From what I understand, indexing isn’t black magic, but is essentially the ordering/sorting of fields. The idea being, if the system using the index, knows that the index is ordered in a particular manner, it can use that knowledge to make a series of best-guesses to find the data it’s looking for in much fewer read operations than would be required otherwise. For example, if our table was as follows…
---------------------------------
| Name | Location |
---------------------------------
| John Deakins | Canada |
| Jeremy Black | Australia |
| George Fosters | USA |
| Tom Penn | Ireland |
| Bill Flask | New Zealand |
---------------------------------
If the system was asked to find the location for Tom Penn, without an index it would need to go through every block until it finds Tom Penn. If the Name column isn’t unique, then it has to scan the entire table. If however there was index on the “Name” field, the name field would be sorted in alphabetical order in that index, as follows…
------------------
| Name |
------------------
| Bill Flask |
| George Fosters |
| Jeremy Black |
| John Deakins |
| Tom Penn |
------------------
So the system may first access the middle record of the index, which in this case would return “Jeremy Black”. Knowing the index is in alphabetical order, the system knows the record it is after is beyond halfway, so it may now look at the record between half-way and the end of the table. In the example above, doing so would return “John Deakins”. So now the system knows “Tom Penn” is within the last 25% of the table, which in this example, only leaves one record, with is of course “Tom Penn”.
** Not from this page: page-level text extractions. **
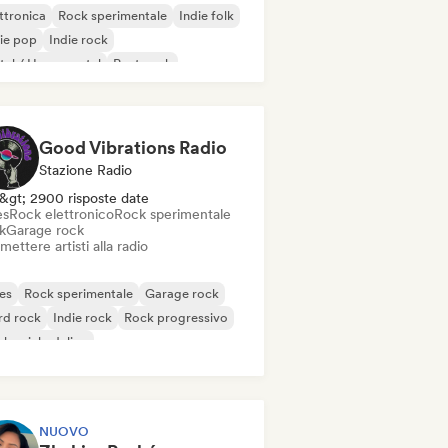
ttronica
Rock sperimentale
Indie folk
ie pop
Indie rock
al / Heavy metal
Post punk
k & Roll / Rock classico
Good Vibrations Radio
Stazione Radio
&gt; 2900 risposte date
es
Rock elettronico
Rock sperimentale
k
Garage rock
mettere artisti alla radio
es
Rock sperimentale
Garage rock
rd rock
Indie rock
Rock progressivo
k psichedelico
k & Roll / Rock classico
NUOVO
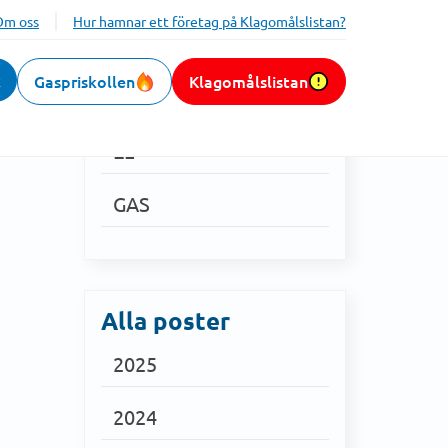
Om oss
Hur hamnar ett företag på Klagomålslistan?
k
Gaspriskollen
Klagomålslistan
Kategorier
EL
GAS
Alla poster
2025
2024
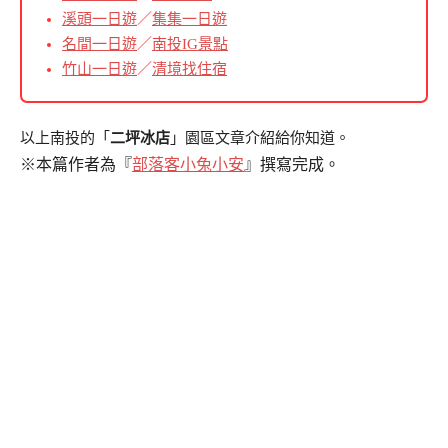
溪頭一日遊
／
集集一日遊
名間一日遊
／
南投IG景點
竹山一日遊
／
清境找住宿
以上南投的「
二坪冰店
」園區文章介紹給你知道。
※本篇作者為『
部落客小兔小安
』撰寫完成。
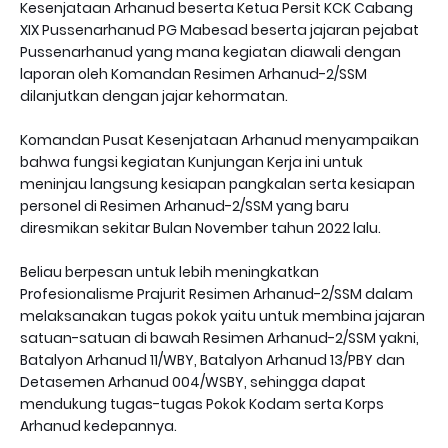
Kesenjataan Arhanud beserta Ketua Persit KCK Cabang
XIX Pussenarhanud PG Mabesad beserta jajaran pejabat
Pussenarhanud yang mana kegiatan diawali dengan
laporan oleh Komandan Resimen Arhanud-2/SSM
dilanjutkan dengan jajar kehormatan.
Komandan Pusat Kesenjataan Arhanud menyampaikan
bahwa fungsi kegiatan Kunjungan Kerja ini untuk
meninjau langsung kesiapan pangkalan serta kesiapan
personel di Resimen Arhanud-2/SSM yang baru
diresmikan sekitar Bulan November tahun 2022 lalu.
Beliau berpesan untuk lebih meningkatkan
Profesionalisme Prajurit Resimen Arhanud-2/SSM dalam
melaksanakan tugas pokok yaitu untuk membina jajaran
satuan-satuan di bawah Resimen Arhanud-2/SSM yakni,
Batalyon Arhanud 11/WBY, Batalyon Arhanud 13/PBY dan
Detasemen Arhanud 004/WSBY, sehingga dapat
mendukung tugas-tugas Pokok Kodam serta Korps
Arhanud kedepannya.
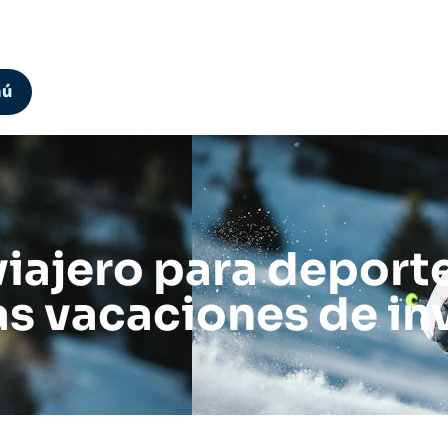
nú
viajero para deport
las vacaciones de in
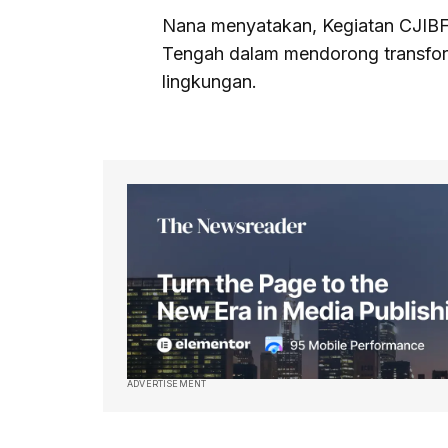
Nana menyatakan, Kegiatan CJIBF 
Tengah dalam mendorong transfor
lingkungan.
ADVERTISEMENT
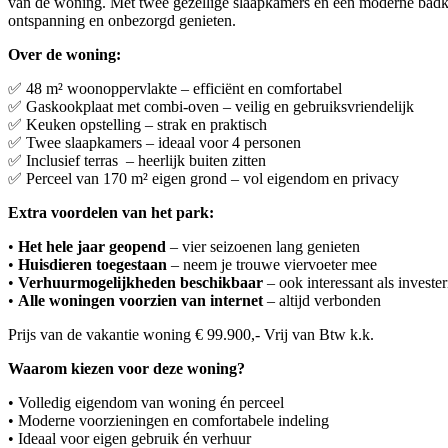
van de woning. Met twee gezellige slaapkamers en een moderne badkam
ontspanning en onbezorgd genieten.
Over de woning:
✅ 48 m² woonoppervlakte – efficiënt en comfortabel
✅ Gaskookplaat met combi-oven – veilig en gebruiksvriendelijk
✅ Keuken opstelling – strak en praktisch
✅ Twee slaapkamers – ideaal voor 4 personen
✅ Inclusief terras – heerlijk buiten zitten
✅ Perceel van 170 m² eigen grond – vol eigendom en privacy
Extra voordelen van het park:
•
Het hele jaar geopend
– vier seizoenen lang genieten
•
Huisdieren toegestaan
– neem je trouwe viervoeter mee
•
Verhuurmogelijkheden beschikbaar
– ook interessant als investe
•
Alle woningen voorzien van internet
– altijd verbonden
Prijs van de vakantie woning € 99.900,- Vrij van Btw k.k.
Waarom kiezen voor deze woning?
• Volledig eigendom van woning én perceel
• Moderne voorzieningen en comfortabele indeling
• Ideaal voor eigen gebruik én verhuur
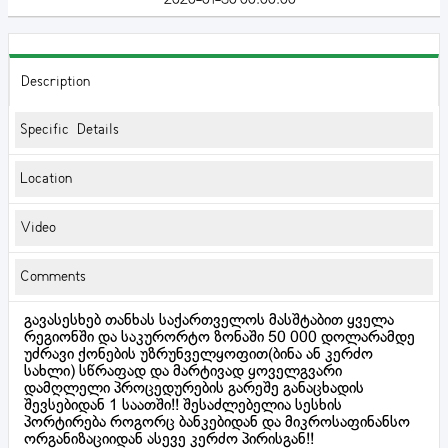
Description
Specific Details
Location
Video
Comments
გავასესხებ თანხას საქართველოს მასშტაბით ყველა
რეგიონში და საკურორტო ზონაში 50 000 დოლარამდე
უძრავი ქონების უზრუნველყოფით(ბინა ან კერძო
სახლი) სწრაფად და მარტივად ყოველგვარი
დამღლელი პროცედურების გარეშე განაცხადის
შევსებიდან 1 საათში!! შესაძლებელია სესხის
პორტირება როგორც ბანკებიდან და მიკროსაფინანსო
ორგანიზაციიდან ასევე კერძო პირისგან!!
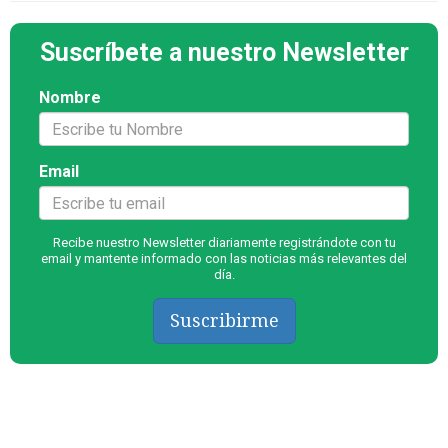
Suscríbete a nuestro Newsletter
Nombre
Email
Recibe nuestro Newsletter diariamente registrándote con tu
email y mantente informado con las noticias más relevantes del
día.
Suscribirme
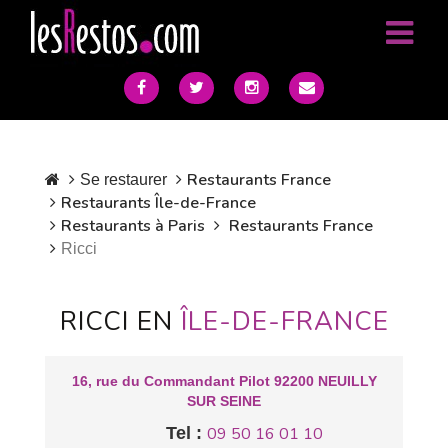
Restaurants France
Se restaurer
Restaurants Île-de-France
Restaurants à Paris
Restaurants France
Ricci
RICCI EN
ÎLE-DE-FRANCE
16, rue du Commandant Pilot 92200 NEUILLY
SUR SEINE
Tel :
09 50 16 01 10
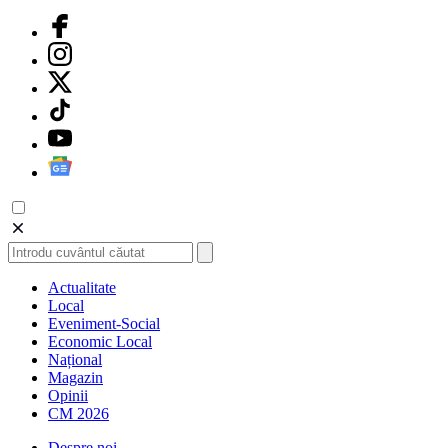
Actualitate
Local
Eveniment-Social
Economic Local
Național
Magazin
Opinii
CM 2026
Despre noi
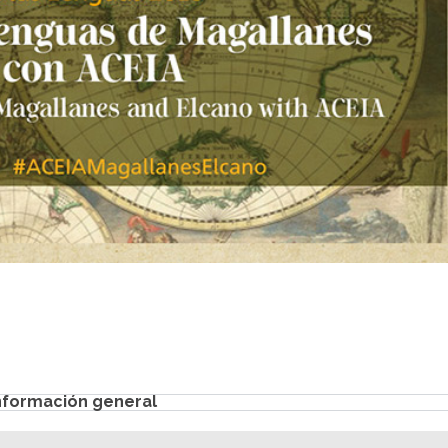
nformación general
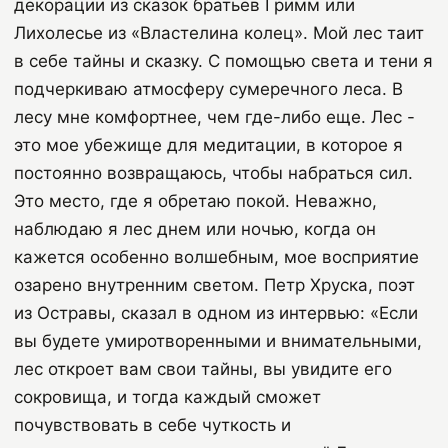
декорации из сказок братьев Гримм или
Лихолесье из «Властелина колец». Мой лес таит
в себе тайны и сказку. С помощью света и тени я
подчеркиваю атмосферу сумеречного леса. В
лесу мне комфортнее, чем где-либо еще. Лес -
это мое убежище для медитации, в которое я
постоянно возвращаюсь, чтобы набраться сил.
Это место, где я обретаю покой. Неважно,
наблюдаю я лес днем ​​или ночью, когда он
кажется особенно волшебным, мое восприятие
озарено внутренним светом. Петр Хруска, поэт
из Остравы, сказал в одном из интервью: «Если
вы будете умиротворенными и внимательными,
лес откроет вам свои тайны, вы увидите его
сокровища, и тогда каждый сможет
почувствовать в себе чуткость и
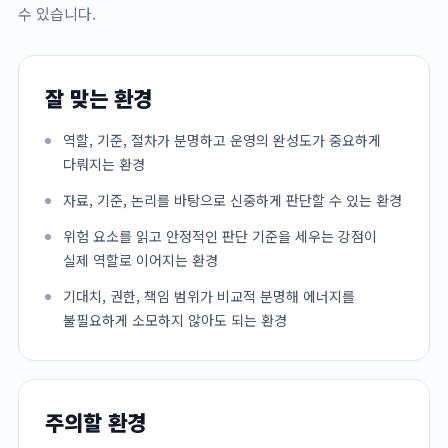
수 있습니다.
잘 맞는 환경
역할, 기준, 절차가 분명하고 운영의 완성도가 중요하게
다뤄지는 환경
자료, 기준, 논리를 바탕으로 신중하게 판단할 수 있는 환경
위험 요소를 읽고 안정적인 판단 기준을 세우는 강점이
실제 역할로 이어지는 환경
기대치, 권한, 책임 범위가 비교적 분명해 에너지를
불필요하게 소모하지 않아도 되는 환경
주의할 환경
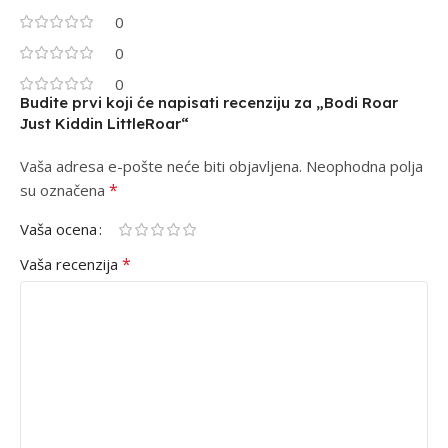
0
0
0
Budite prvi koji će napisati recenziju za „Bodi Roar
Just Kiddin LittleRoar“
Vaša adresa e-pošte neće biti objavljena.
Alternative:
Neophodna polja
*
su označena
Vaša ocena
*
Vaša recenzija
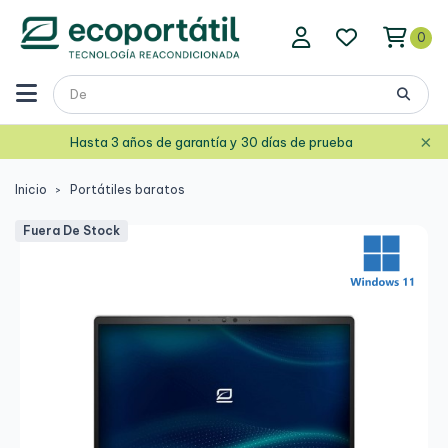
0
×
Hasta 3 años de garantía y 30 días de prueba
Inicio
Portátiles baratos
Fuera De Stock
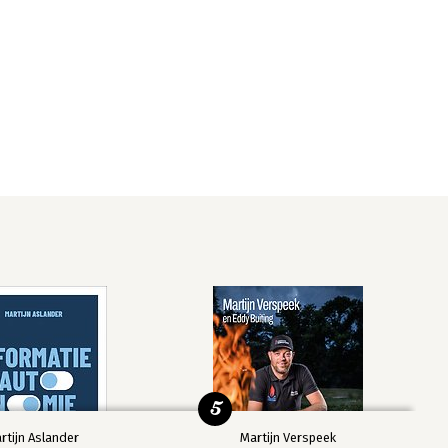
5
rtijn Aslander
Martijn Verspeek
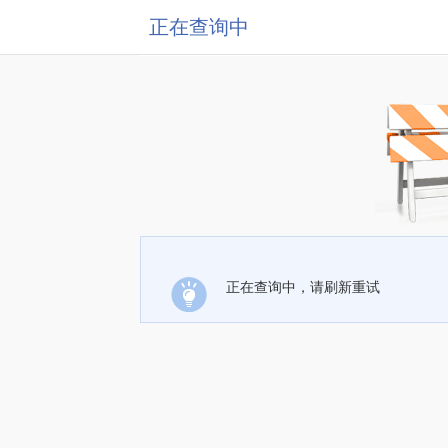
正在查询中
正在查询中，请刷新重试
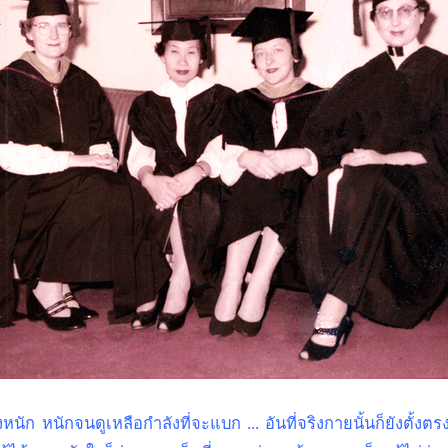
งหนัก หนักจนดูเหลือกำลังที่จะแบก ... อันที่จริงกายนั้นก็ยังตั้งตรงด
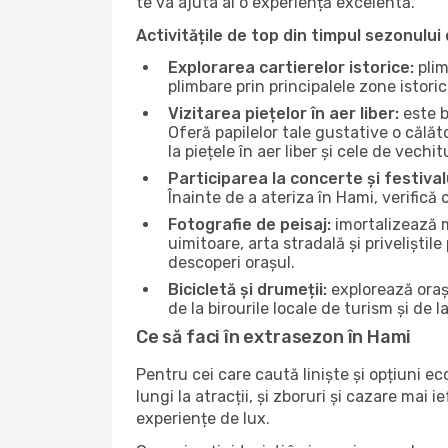
te va ajuta ai o experiență excelentă.
Activitățile de top din timpul sezonului 
Explorarea cartierelor istorice:
plim
plimbare prin principalele zone istori
Vizitarea piețelor în aer liber:
este b
Oferă papilelor tale gustative o călă
la piețele în aer liber și cele de vechitu
Participarea la concerte și festival
Înainte de a ateriza în Hami, verifică
Fotografie de peisaj:
imortalizează m
uimitoare, arta stradală și priveliștil
descoperi orașul.
Bicicletă și drumeții:
explorează orașu
de la birourile locale de turism și de l
Ce să faci în extrasezon în Hami
Pentru cei care caută liniște și opțiuni e
lungi la atracții, și zboruri și cazare mai
experiențe de lux.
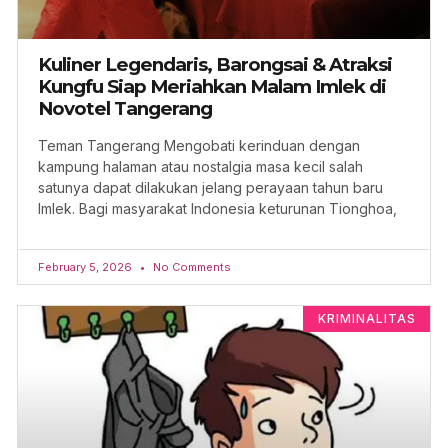
Kuliner Legendaris, Barongsai & Atraksi
Kungfu Siap Meriahkan Malam Imlek di
Novotel Tangerang
Teman Tangerang Mengobati kerinduan dengan
kampung halaman atau nostalgia masa kecil salah
satunya dapat dilakukan jelang perayaan tahun baru
Imlek. Bagi masyarakat Indonesia keturunan Tionghoa,
February 5, 2026
No Comments
KRIMINALITAS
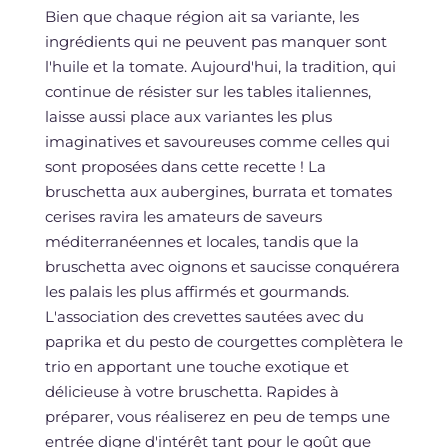
Bien que chaque région ait sa variante, les
ingrédients qui ne peuvent pas manquer sont
l'huile et la tomate. Aujourd'hui, la tradition, qui
continue de résister sur les tables italiennes,
laisse aussi place aux variantes les plus
imaginatives et savoureuses comme celles qui
sont proposées dans cette recette ! La
bruschetta aux aubergines, burrata et tomates
cerises ravira les amateurs de saveurs
méditerranéennes et locales, tandis que la
bruschetta avec oignons et saucisse conquérera
les palais les plus affirmés et gourmands.
L'association des crevettes sautées avec du
paprika et du pesto de courgettes complètera le
trio en apportant une touche exotique et
délicieuse à votre bruschetta. Rapides à
préparer, vous réaliserez en peu de temps une
entrée digne d'intérêt tant pour le goût que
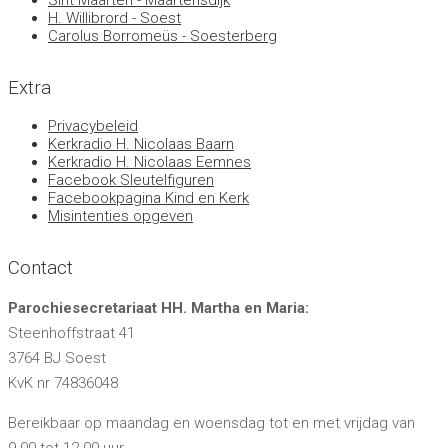
Sint Maarten - Maartensdijk
H. Willibrord - Soest
Carolus Borromeüs - Soesterberg
Extra
Privacybeleid
Kerkradio H. Nicolaas Baarn
Kerkradio H. Nicolaas Eemnes
Facebook Sleutelfiguren
Facebookpagina Kind en Kerk
Misintenties opgeven
Contact
Parochiesecretariaat HH. Martha en Maria:
Steenhoffstraat 41
3764 BJ Soest
KvK nr 74836048
Bereikbaar op maandag en woensdag tot en met vrijdag van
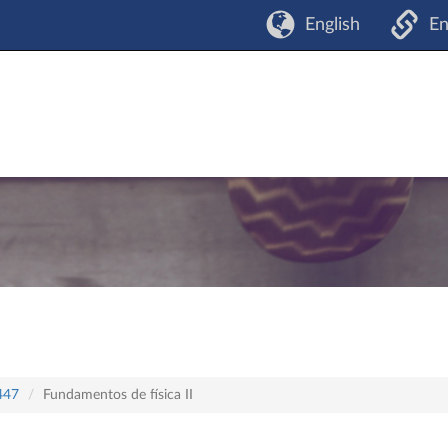
English
En
 447
Fundamentos de física II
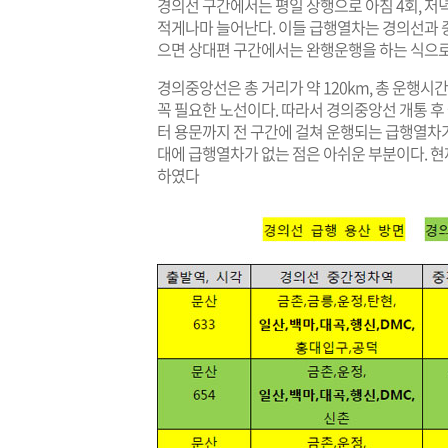
경의선 구간에서는 평일 상행으로 아침 4회, 저녁
적게나마 늘어난다. 이들 급행열차는 경의선과 
으면 상대편 구간에서는 완행운행을 하는 식으로
경의중앙선은 총 거리가 약 120km, 총 운행
꼭 필요한 노선이다. 따라서 경의중앙선 개통 후
터 용문까지 전 구간에 걸쳐 운행되는 급행열차가
대에 급행열차가 없는 점은 아쉬운 부분이다. 
하였다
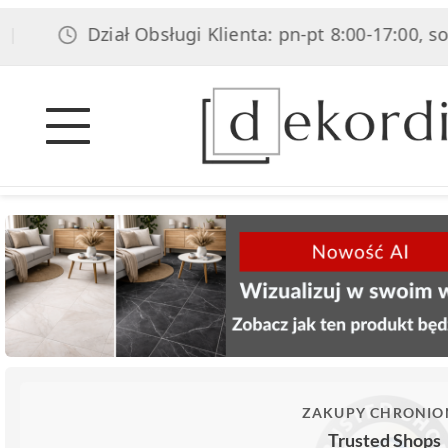
Dział Obsługi Klienta: pn-pt 8:00-17:00, sob 8:00
ZAKUPY CHRONIO
Trusted Shops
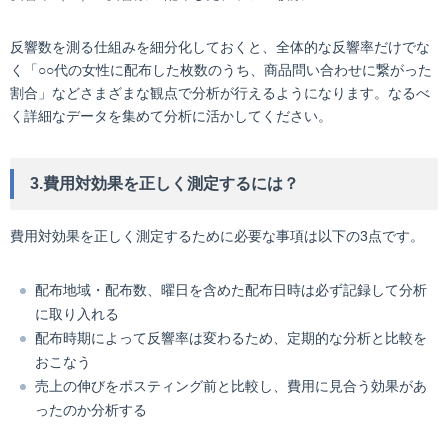
反響数を測る仕組みを細分化しておくと、全体的な反響率だけでな
く「○○代の女性に配布した枚数のうち、商品問い合わせに繋がった
割合」などさまざまな観点で分析が行えるようになります。なるべ
く詳細なデータを集めて分析に活かしてください。
3.費用対効果を正しく測定するには？
費用対効果を正しく測定するために必要な事項は以下の3点です。
配布地域・配布数、曜日を含めた配布日時は必ず記録して分析
に取り入れる
配布時期によって反響率は変わるため、定期的な分析と比較を
おこなう
売上の伸びをポスティング前と比較し、費用に見合う効果があ
ったのか分析する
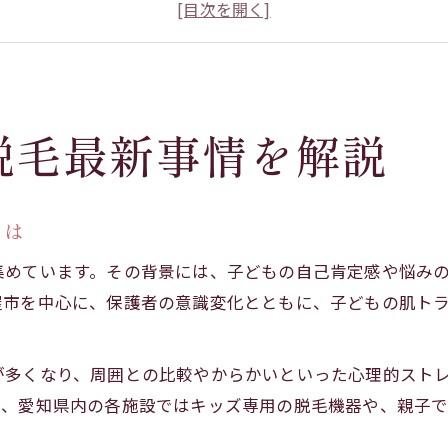
キッズ脱毛の普及と医療脱毛の現状解説
名古屋で人気のキッズ脱毛サービス事情
キッズ脱毛と子供医療脱毛の違いを比較
敏感肌に配慮したキッズ脱毛の選び方
脱毛最新事情を解説
敏感肌の子供に適したキッズ脱毛施設の特徴
キッズ脱毛で肌トラブルを防ぐポイント解説
子供の医療脱毛で重視すべき安全基準とは
とは
脱毛クリームや人気施術法の選び方を徹底解説
集めています。その背景には、子どもの自己肯定感や悩み
もこもこキッズスキンケアと脱毛の併用の工夫
屋市を中心に、保護者の意識変化とともに、子どもの肌ト
子どもの自己肯定感を高める脱毛体験
キッズ脱毛で子供の自己肯定感が高まる理由
が多くなり、周囲との比較やからかいといった心理的スト
子供の脱毛体験が学校生活に与える効果
て、愛知県内の各施設ではキッズ専用の脱毛機器や、親子
初めてのキッズ脱毛で大切な心のケア方法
So because all indexing is, is the ordering/sorting of data, a database table with a unique, auto-incrementing “ID” field, should already be sorted by “ID”, so the use of an index in such a circumstance isn’t of benefit, and may actually be an overhead.
So, to re-iterate my question, am I on the right track here, have I essentially described how indexing works, or am I quite a way off? I constructed the above text based on just one rather hard to understand article, so I could be way off the money.
Confirmation and/or clarification on how indexing works would be much appreciated.